Third Offense OWI
If you are arrested for OWI and have two prior alcohol-related driving convictions on your record, then you will be charged with a third offense OWI.
Wisconsin made a number of changes to its OWI laws in July 2010; adjustments to third offense OWI cases were the prime target of that legislation. Not only was the minimum jail sentence raised, but all third offense-and-higher convictions require you to start serving your jail sentence immediately following the sentencing hearing.
Jail Sentence: You face a minimum 45-day and maximum one-year jail sentence.
License Revocation and Penalty upon Conviction: You are subject to a minimum 24-month and maximum 36-month driver’s license revocation. That revocation will be extended by the amount of days in jail to which you are sentenced. If convicted, you will have to wait 45 days before obtaining your occupational license. If you are convicted of a Refusal as well, that waiting period will be longer.

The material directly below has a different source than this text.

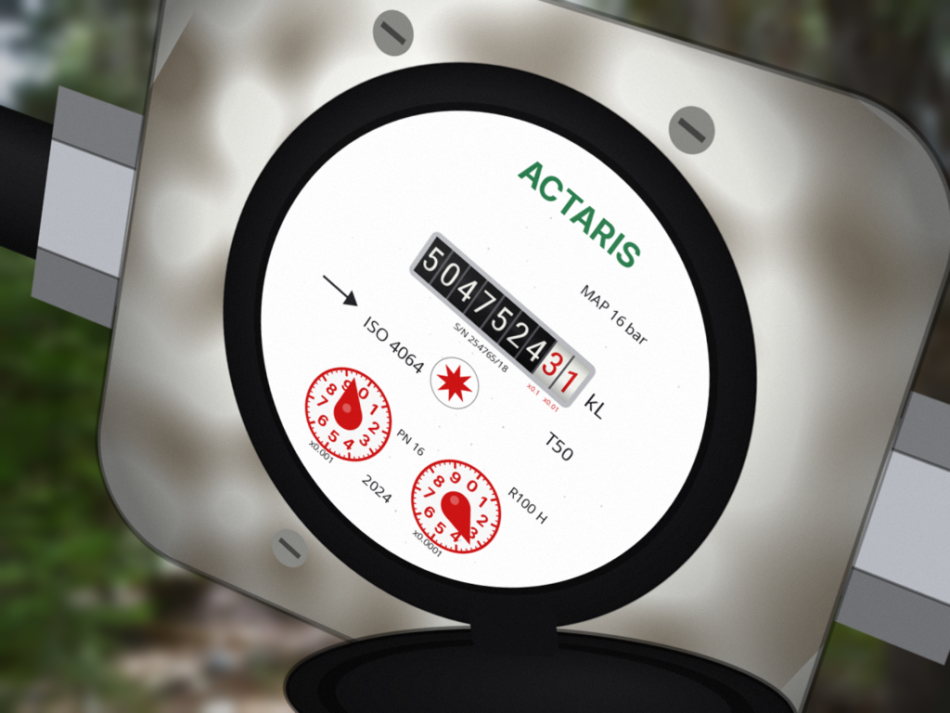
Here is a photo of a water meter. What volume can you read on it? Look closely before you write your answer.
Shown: 5047524.3093 kL
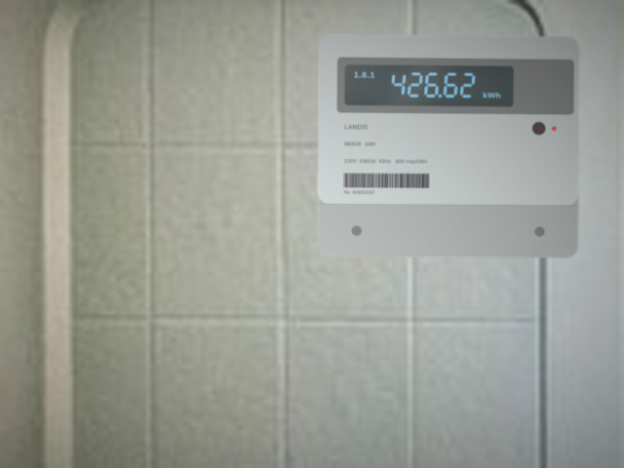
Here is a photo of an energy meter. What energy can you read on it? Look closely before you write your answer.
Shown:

Ignition Interlock Device (IID) Penalty
You face a minimum 12-month and maximum 36-month Ignition Interlock Device order if convicted of OWI third offense.
OWI Assessment Requirement
If convicted you will be required to complete the Alcohol and Other Drug Assessment at the appropriate and recommended alcohol or drug counseling facility.
At the third offense level, fines begin to increase based on a person’s blood alcohol concentration level.
Normally the offense is subject to a minimum fine of $600.00 and maximum fine of $2,000.00, plus various court costs. If your BAC was .17 or higher, those numbers are doubled ($1,200.00 – $4,000.00). If your blood alcohol concentration was between .20 and .249, the minimum and maximum fines are tripled ($1,800.00 – $6,000.00). If your blood alcohol concentration was .25 or higher, those amounts are quadrupled ($2,400.00 – $8,000.00).
What Happens on a Third Offense OWI with a Minor Passenger Under 16?
If at the time of the incident you have a minor passenger under the age of 16 in the vehicle, the penalties can be doubled and you will be charged with a Felony.